(Data excerpts)

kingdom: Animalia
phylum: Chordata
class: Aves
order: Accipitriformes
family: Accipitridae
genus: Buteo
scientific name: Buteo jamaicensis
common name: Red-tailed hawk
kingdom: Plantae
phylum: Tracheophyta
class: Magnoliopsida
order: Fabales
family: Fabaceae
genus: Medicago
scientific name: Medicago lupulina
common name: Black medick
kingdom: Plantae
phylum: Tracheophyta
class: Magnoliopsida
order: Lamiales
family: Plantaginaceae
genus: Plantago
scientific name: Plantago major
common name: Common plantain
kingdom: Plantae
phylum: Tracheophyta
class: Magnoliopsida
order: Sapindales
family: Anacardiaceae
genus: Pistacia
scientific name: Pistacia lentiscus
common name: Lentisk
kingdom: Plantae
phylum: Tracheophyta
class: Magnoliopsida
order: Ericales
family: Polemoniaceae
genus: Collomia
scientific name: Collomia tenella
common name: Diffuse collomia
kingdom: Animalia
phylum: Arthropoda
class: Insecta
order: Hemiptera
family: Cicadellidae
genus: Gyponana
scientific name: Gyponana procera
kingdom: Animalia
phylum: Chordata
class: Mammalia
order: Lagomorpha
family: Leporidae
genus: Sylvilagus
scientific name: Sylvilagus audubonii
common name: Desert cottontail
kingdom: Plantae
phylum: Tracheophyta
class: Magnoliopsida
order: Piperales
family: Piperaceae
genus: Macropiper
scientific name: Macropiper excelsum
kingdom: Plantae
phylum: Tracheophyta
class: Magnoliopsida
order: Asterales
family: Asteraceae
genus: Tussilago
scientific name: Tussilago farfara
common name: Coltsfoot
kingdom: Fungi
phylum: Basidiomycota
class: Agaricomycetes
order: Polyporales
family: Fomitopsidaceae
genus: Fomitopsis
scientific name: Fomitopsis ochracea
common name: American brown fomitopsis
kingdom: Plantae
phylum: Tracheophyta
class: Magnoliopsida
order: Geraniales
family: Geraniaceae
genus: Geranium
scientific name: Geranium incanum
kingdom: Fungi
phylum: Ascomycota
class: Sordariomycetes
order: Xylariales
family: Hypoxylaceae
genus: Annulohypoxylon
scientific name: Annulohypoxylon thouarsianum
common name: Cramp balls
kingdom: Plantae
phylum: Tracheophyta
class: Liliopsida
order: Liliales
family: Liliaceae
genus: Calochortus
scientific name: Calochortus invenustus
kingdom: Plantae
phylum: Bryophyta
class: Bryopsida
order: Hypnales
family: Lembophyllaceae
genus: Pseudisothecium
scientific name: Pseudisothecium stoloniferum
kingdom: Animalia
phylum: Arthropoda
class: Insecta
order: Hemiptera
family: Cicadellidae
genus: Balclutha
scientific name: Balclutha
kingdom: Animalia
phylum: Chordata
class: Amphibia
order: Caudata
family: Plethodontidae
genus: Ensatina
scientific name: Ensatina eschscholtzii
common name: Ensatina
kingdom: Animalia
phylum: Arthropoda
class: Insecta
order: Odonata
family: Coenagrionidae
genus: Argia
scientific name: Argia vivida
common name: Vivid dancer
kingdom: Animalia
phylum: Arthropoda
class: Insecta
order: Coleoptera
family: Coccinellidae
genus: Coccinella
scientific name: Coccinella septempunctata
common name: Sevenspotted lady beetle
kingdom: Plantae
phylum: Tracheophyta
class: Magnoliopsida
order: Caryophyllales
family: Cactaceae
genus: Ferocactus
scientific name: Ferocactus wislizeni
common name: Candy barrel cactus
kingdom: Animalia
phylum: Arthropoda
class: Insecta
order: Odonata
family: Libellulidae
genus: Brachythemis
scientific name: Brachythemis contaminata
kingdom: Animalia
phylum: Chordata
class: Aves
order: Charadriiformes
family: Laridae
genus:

What you should do: Rewrite the lines for every item above, putting "vernacular name" wherever "common name" appears and keeping everything else the same.

Task result:
kingdom: Animalia
phylum: Chordata
class: Aves
order: Accipitriformes
family: Accipitridae
genus: Buteo
scientific name: Buteo jamaicensis
vernacular name: Red-tailed hawk
kingdom: Plantae
phylum: Tracheophyta
class: Magnoliopsida
order: Fabales
family: Fabaceae
genus: Medicago
scientific name: Medicago lupulina
vernacular name: Black medick
kingdom: Plantae
phylum: Tracheophyta
class: Magnoliopsida
order: Lamiales
family: Plantaginaceae
genus: Plantago
scientific name: Plantago major
vernacular name: Common plantain
kingdom: Plantae
phylum: Tracheophyta
class: Magnoliopsida
order: Sapindales
family: Anacardiaceae
genus: Pistacia
scientific name: Pistacia lentiscus
vernacular name: Lentisk
kingdom: Plantae
phylum: Tracheophyta
class: Magnoliopsida
order: Ericales
family: Polemoniaceae
genus: Collomia
scientific name: Collomia tenella
vernacular name: Diffuse collomia
kingdom: Animalia
phylum: Arthropoda
class: Insecta
order: Hemiptera
family: Cicadellidae
genus: Gyponana
scientific name: Gyponana procera
kingdom: Animalia
phylum: Chordata
class: Mammalia
order: Lagomorpha
family: Leporidae
genus: Sylvilagus
scientific name: Sylvilagus audubonii
vernacular name: Desert cottontail
kingdom: Plantae
phylum: Tracheophyta
class: Magnoliopsida
order: Piperales
family: Piperaceae
genus: Macropiper
scientific name: Macropiper excelsum
kingdom: Plantae
phylum: Tracheophyta
class: Magnoliopsida
order: Asterales
family: Asteraceae
genus: Tussilago
scientific name: Tussilago farfara
vernacular name: Coltsfoot
kingdom: Fungi
phylum: Basidiomycota
class: Agaricomycetes
order: Polyporales
family: Fomitopsidaceae
genus: Fomitopsis
scientific name: Fomitopsis ochracea
vernacular name: American brown fomitopsis
kingdom: Plantae
phylum: Tracheophyta
class: Magnoliopsida
order: Geraniales
family: Geraniaceae
genus: Geranium
scientific name: Geranium incanum
kingdom: Fungi
phylum: Ascomycota
class: Sordariomycetes
order: Xylariales
family: Hypoxylaceae
genus: Annulohypoxylon
scientific name: Annulohypoxylon thouarsianum
vernacular name: Cramp balls
kingdom: Plantae
phylum: Tracheophyta
class: Liliopsida
order: Liliales
family: Liliaceae
genus: Calochortus
scientific name: Calochortus invenustus
kingdom: Plantae
phylum: Bryophyta
class: Bryopsida
order: Hypnales
family: Lembophyllaceae
genus: Pseudisothecium
scientific name: Pseudisothecium stoloniferum
kingdom: Animalia
phylum: Arthropoda
class: Insecta
order: Hemiptera
family: Cicadellidae
genus: Balclutha
scientific name: Balclutha
kingdom: Animalia
phylum: Chordata
class: Amphibia
order: Caudata
family: Plethodontidae
genus: Ensatina
scientific name: Ensatina eschscholtzii
vernacular name: Ensatina
kingdom: Animalia
phylum: Arthropoda
class: Insecta
order: Odonata
family: Coenagrionidae
genus: Argia
scientific name: Argia vivida
vernacular name: Vivid dancer
kingdom: Animalia
phylum: Arthropoda
class: Insecta
order: Coleoptera
family: Coccinellidae
genus: Coccinella
scientific name: Coccinella septempunctata
vernacular name: Sevenspotted lady beetle
kingdom: Plantae
phylum: Tracheophyta
class: Magnoliopsida
order: Caryophyllales
family: Cactaceae
genus: Ferocactus
scientific name: Ferocactus wislizeni
vernacular name: Candy barrel cactus
kingdom: Animalia
phylum: Arthropoda
class: Insecta
order: Odonata
family: Libellulidae
genus: Brachythemis
scientific name: Brachythemis contaminata
kingdom: Animalia
phylum: Chordata
class: Aves
order: Charadriiformes
family: Laridae
genus:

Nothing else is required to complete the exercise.